Kristian Blak is pianist, founder and the main composer of the group. He has written several large scale works in suite form for Yggdrasil, most of these released on Tutl Records. Yggdrasil is a Nordic ensemble, based in the Faroe Islands. Formed in 1981, it has always included musicians from other countries.
Yggdrasil has, from its inception, had a distinct concept. Most compositions have been created in collaboration with other forms of art or, in some cases, with nature. Musicians that have been part of the ensemble, whether on long-term basis or as participants in a particular project, have varied musical backgrounds, mainly in jazz, but also in ethnic, folk, rock and classical music.
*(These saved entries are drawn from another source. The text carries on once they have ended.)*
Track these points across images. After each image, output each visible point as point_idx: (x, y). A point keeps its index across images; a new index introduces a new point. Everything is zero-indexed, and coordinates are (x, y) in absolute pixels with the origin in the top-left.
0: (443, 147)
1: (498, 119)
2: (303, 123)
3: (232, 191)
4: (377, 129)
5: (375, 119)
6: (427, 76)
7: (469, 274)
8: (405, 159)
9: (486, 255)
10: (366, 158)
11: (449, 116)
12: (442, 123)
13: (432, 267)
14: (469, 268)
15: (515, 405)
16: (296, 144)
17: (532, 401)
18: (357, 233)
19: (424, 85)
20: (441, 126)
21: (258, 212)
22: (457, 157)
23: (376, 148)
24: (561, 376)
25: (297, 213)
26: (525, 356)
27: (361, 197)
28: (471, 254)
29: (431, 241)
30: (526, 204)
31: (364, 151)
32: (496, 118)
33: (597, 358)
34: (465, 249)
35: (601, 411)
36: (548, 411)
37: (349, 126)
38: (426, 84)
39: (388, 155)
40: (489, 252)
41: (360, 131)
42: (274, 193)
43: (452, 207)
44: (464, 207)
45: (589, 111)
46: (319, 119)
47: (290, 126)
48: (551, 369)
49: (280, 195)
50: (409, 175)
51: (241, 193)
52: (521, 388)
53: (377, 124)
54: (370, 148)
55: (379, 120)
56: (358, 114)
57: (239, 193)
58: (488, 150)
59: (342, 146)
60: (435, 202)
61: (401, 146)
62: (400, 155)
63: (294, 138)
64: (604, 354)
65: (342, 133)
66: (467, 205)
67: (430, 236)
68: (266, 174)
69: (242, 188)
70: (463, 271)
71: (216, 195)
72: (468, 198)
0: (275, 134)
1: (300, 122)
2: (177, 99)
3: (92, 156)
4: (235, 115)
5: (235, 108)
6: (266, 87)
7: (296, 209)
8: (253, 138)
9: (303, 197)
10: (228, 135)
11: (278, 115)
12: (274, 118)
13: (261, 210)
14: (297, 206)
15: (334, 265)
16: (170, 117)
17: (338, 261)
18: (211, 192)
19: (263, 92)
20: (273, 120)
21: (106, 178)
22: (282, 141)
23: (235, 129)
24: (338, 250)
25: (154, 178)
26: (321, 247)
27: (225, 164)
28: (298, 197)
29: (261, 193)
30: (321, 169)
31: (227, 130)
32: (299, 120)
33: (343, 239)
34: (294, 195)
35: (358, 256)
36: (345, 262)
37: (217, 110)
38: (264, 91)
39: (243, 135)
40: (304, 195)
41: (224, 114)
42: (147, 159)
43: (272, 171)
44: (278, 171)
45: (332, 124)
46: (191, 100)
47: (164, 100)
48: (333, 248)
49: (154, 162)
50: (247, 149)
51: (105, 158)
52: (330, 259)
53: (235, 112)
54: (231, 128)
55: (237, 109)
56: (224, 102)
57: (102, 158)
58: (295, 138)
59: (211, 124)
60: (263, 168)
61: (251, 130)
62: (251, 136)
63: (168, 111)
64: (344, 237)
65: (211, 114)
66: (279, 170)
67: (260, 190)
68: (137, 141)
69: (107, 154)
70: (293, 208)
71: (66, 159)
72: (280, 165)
While the works draw ideas or themes from ethnic material, improvisation ranges from free to classical style.
Over the years, many musicians and artists have contributed to Yggdrasil’s projects, which include visual art, poetry, ballet, opera, concertos in grottos; and essential to the Yggdrasil concept is that the personality of each individual member of the ensemble be heard or seen. This makes Yggdrasil’s sound truly unique.
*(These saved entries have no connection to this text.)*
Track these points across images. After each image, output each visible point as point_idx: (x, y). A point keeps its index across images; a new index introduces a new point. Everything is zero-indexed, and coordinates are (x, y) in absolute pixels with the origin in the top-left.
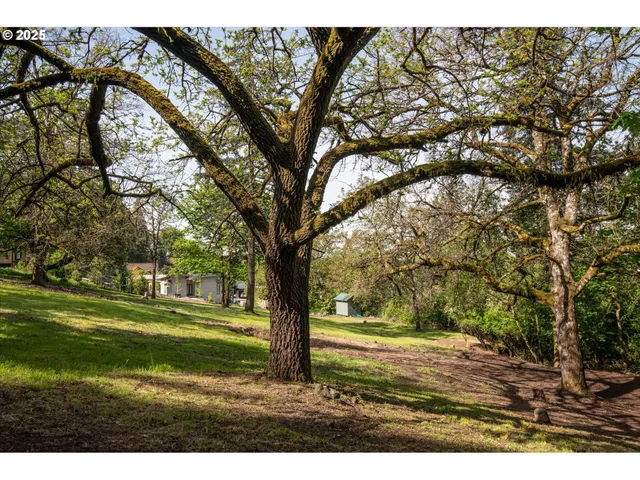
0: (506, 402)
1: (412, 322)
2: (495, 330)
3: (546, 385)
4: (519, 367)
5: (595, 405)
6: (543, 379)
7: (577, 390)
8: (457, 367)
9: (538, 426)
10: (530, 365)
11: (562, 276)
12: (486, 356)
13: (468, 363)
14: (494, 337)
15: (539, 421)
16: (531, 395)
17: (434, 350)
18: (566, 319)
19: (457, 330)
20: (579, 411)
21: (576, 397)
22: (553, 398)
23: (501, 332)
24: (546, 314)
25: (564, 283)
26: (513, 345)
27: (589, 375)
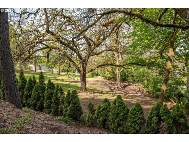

In Norse mythology, Yggdrasil is the World Tree. The branches of the mighty ash reach up above the heavens, and its three roots pass into the realms of the Æsir and of the frost giants and descend deep into the underworld. At the very top of Yggdrasil sits the wise eagle, keeping watch. The three Norns water and nurture the tree each day, while the great serpent Niðhøgg, together with a host of lesser snakes, gnaws at its root. Thus, the tree is in a state of cosmic equilibrium, constantly threatened and devoured as it grows and flourishes.
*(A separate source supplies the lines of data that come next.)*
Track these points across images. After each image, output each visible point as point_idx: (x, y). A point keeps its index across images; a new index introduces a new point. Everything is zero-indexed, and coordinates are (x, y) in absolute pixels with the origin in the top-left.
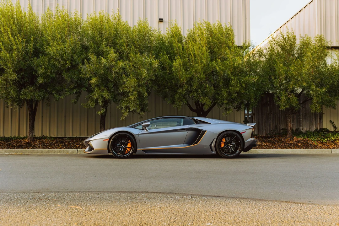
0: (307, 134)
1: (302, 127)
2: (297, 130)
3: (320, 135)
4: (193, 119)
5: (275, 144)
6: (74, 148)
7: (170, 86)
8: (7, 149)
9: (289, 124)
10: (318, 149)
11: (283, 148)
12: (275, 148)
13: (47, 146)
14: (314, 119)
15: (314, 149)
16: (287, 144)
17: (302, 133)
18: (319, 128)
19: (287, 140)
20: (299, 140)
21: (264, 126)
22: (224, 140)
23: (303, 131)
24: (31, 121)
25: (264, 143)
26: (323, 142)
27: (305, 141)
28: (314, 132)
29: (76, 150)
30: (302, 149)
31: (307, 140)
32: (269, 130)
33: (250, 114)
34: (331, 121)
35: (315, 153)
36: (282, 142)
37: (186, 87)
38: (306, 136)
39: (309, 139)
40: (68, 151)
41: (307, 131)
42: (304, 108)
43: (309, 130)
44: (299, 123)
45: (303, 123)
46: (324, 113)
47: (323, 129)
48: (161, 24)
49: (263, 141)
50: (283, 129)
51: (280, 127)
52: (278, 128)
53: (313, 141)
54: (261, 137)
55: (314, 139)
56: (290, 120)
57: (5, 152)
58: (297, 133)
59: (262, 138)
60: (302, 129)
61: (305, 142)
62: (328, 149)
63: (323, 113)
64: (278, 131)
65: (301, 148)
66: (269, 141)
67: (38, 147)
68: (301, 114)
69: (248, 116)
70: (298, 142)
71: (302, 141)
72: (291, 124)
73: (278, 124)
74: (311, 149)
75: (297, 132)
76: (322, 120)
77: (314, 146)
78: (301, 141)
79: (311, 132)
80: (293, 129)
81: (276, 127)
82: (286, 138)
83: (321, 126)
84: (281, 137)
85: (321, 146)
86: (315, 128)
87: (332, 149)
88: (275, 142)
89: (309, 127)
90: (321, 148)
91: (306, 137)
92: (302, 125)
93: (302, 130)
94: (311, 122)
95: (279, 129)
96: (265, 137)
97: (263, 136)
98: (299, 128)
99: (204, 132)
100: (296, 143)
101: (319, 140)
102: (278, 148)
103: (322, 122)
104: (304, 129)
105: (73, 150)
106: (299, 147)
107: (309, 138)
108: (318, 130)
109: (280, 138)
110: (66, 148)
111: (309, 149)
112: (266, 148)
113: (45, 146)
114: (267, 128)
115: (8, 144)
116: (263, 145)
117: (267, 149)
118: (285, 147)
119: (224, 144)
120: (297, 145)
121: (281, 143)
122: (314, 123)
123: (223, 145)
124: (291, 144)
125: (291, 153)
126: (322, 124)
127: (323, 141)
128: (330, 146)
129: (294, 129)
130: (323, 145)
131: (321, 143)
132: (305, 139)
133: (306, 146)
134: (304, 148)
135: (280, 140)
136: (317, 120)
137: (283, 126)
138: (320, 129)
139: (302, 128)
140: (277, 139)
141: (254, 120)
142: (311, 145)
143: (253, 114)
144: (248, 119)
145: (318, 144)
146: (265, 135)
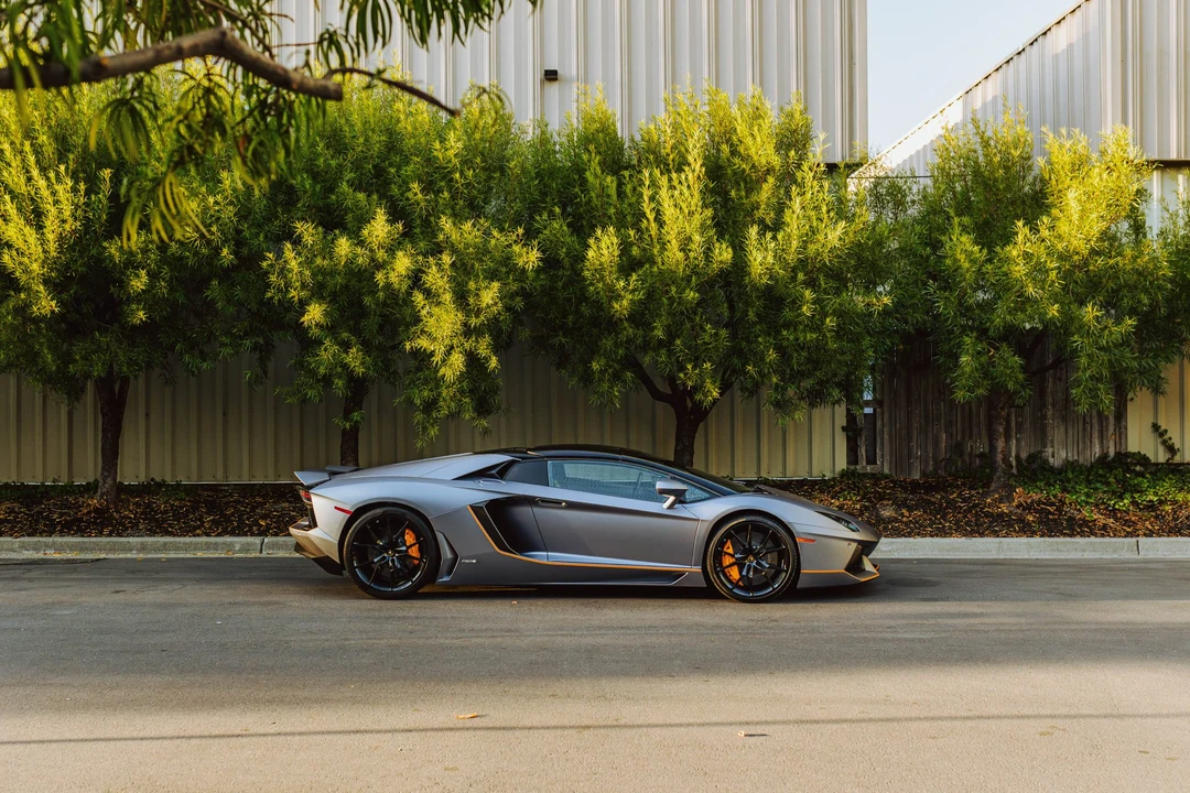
0: (1065, 476)
1: (1053, 446)
2: (1032, 457)
3: (1112, 480)
5: (944, 517)
6: (253, 535)
7: (574, 323)
8: (29, 535)
10: (1093, 539)
11: (969, 534)
12: (943, 533)
13: (164, 521)
14: (1094, 421)
16: (987, 515)
17: (1052, 469)
18: (1112, 453)
19: (989, 500)
20: (1032, 503)
21: (914, 444)
24: (109, 435)
25: (906, 514)
26: (1114, 509)
27: (1052, 504)
28: (1090, 469)
29: (257, 540)
30: (1037, 539)
31: (1060, 501)
32: (935, 459)
33: (868, 403)
34: (1156, 427)
35: (1077, 556)
36: (969, 510)
37: (629, 330)
38: (1059, 484)
39: (1069, 498)
40: (231, 545)
41: (1067, 465)
42: (1059, 380)
43: (1076, 458)
44: (1041, 432)
45: (1057, 433)
46: (1132, 399)
47: (1128, 455)
48: (553, 89)
49: (904, 504)
50: (982, 456)
51: (971, 447)
52: (967, 452)
53: (1080, 503)
54: (904, 485)
55: (1083, 498)
57: (24, 547)
58: (1034, 470)
59: (905, 489)
60: (1053, 456)
61: (1051, 509)
62: (1129, 539)
64: (964, 462)
65: (1033, 534)
66: (925, 505)
67: (132, 527)
68: (1050, 400)
70: (1028, 508)
71: (1044, 504)
73: (967, 438)
74: (1068, 539)
75: (1035, 466)
76: (1123, 423)
77: (1080, 526)
78: (1039, 502)
79: (1081, 469)
80: (1018, 456)
81: (958, 448)
82: (985, 495)
83: (1121, 444)
84: (969, 489)
85: (1104, 527)
86: (1097, 450)
87: (1142, 540)
88: (947, 507)
89: (1075, 448)
90: (1103, 535)
91: (1057, 490)
92: (1052, 441)
93: (1051, 460)
94: (1084, 429)
95: (970, 455)
96: (914, 487)
97: (912, 483)
98: (1041, 452)
100: (1020, 511)
101: (1103, 503)
102: (951, 535)
103: (1123, 429)
104: (1057, 455)
105: (250, 539)
106: (1026, 530)
107: (1068, 492)
108: (1109, 459)
109: (966, 493)
110: (224, 533)
111: (1062, 539)
112: (909, 535)
113: (157, 520)
114: (927, 452)
115: (32, 516)
116: (901, 521)
117: (911, 539)
118: (977, 531)
120: (1021, 520)
121: (965, 511)
122: (1096, 435)
124: (1001, 515)
126: (1123, 437)
127: (1115, 504)
128: (1138, 527)
129: (1024, 455)
130: (1116, 520)
131: (1110, 511)
132: (1055, 496)
133: (1055, 524)
134: (1043, 536)
135: (964, 501)
136: (1104, 424)
138: (1118, 454)
139: (1050, 450)
140: (955, 495)
141: (879, 423)
142: (1074, 519)
143: (877, 403)
144: (860, 421)
145: (1095, 517)
146: (916, 476)
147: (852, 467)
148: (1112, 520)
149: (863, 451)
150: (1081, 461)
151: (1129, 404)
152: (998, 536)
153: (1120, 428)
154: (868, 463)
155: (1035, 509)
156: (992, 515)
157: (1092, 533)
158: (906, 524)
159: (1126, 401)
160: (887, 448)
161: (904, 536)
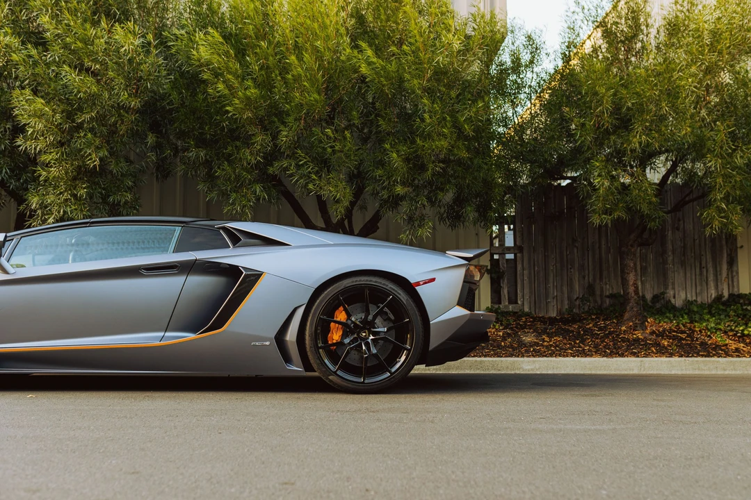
0: (690, 310)
1: (674, 288)
2: (656, 298)
3: (732, 313)
4: (225, 229)
5: (583, 341)
9: (631, 278)
10: (730, 359)
11: (611, 355)
12: (584, 354)
14: (710, 265)
15: (715, 359)
16: (623, 340)
17: (674, 307)
18: (726, 294)
19: (624, 328)
20: (664, 330)
21: (551, 285)
22: (341, 316)
23: (678, 303)
25: (547, 339)
26: (743, 335)
27: (683, 332)
28: (710, 306)
30: (676, 359)
31: (690, 329)
32: (569, 298)
33: (509, 250)
35: (720, 372)
36: (607, 336)
38: (686, 317)
39: (697, 327)
41: (688, 303)
42: (678, 229)
43: (694, 298)
44: (663, 276)
45: (677, 276)
46: (742, 247)
47: (740, 296)
49: (544, 332)
50: (612, 296)
51: (602, 288)
52: (598, 293)
53: (709, 330)
54: (543, 320)
55: (713, 325)
56: (635, 264)
58: (660, 307)
59: (545, 323)
60: (674, 297)
61: (684, 336)
63: (739, 245)
64: (595, 301)
65: (671, 355)
66: (565, 333)
68: (670, 247)
69: (502, 254)
70: (662, 334)
71: (674, 331)
72: (636, 275)
73: (598, 281)
74: (707, 359)
75: (658, 306)
76: (735, 269)
77: (714, 349)
78: (671, 331)
79: (702, 306)
80: (644, 297)
81: (590, 289)
82: (620, 323)
83: (733, 286)
84: (603, 320)
85: (737, 350)
86: (713, 294)
88: (584, 335)
89: (694, 290)
90: (738, 356)
91: (686, 320)
92: (673, 284)
93: (673, 300)
94: (701, 274)
95: (601, 295)
96: (552, 321)
97: (550, 318)
98: (663, 293)
99: (255, 277)
100: (654, 337)
101: (732, 330)
102: (591, 356)
103: (734, 274)
104: (679, 297)
106: (662, 351)
107: (696, 321)
108: (724, 299)
109: (602, 324)
111: (699, 359)
112: (551, 355)
114: (562, 292)
116: (542, 345)
117: (554, 358)
118: (615, 352)
119: (340, 333)
120: (657, 344)
121: (602, 337)
122: (711, 277)
123: (335, 336)
124: (637, 340)
125: (636, 372)
126: (735, 280)
127: (743, 331)
129: (649, 296)
130: (746, 344)
131: (739, 337)
132: (684, 326)
133: (688, 349)
134: (681, 356)
135: (600, 329)
136: (718, 269)
137: (610, 287)
138: (731, 295)
139: (672, 293)
140: (591, 325)
141: (519, 267)
142: (706, 344)
143: (517, 248)
144: (503, 266)
145: (727, 342)
146: (553, 314)
147: (496, 306)
148: (742, 345)
149: (505, 292)
150: (699, 300)
151: (739, 250)
152: (638, 357)
153: (732, 272)
154: (510, 302)
155: (667, 336)
156: (628, 340)
157: (727, 355)
158: (547, 347)
159: (737, 247)
160: (527, 291)
161: (546, 356)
Yggdrasil, the World Tree, is all-encompassing; Yggdrasil, the ensemble, has a repertoire that encompasses a wide range of genres – from free jazz to classical – and expressions – from humor and beauty to disaster and destruction. The line-up of the band has similarly changed organically over the years. Like new branches of the tree, some of the musicians are a generation or more younger than those who founded the group. As an ensemble, Yggdrasil continues its growth in exploring new paths of musical expression.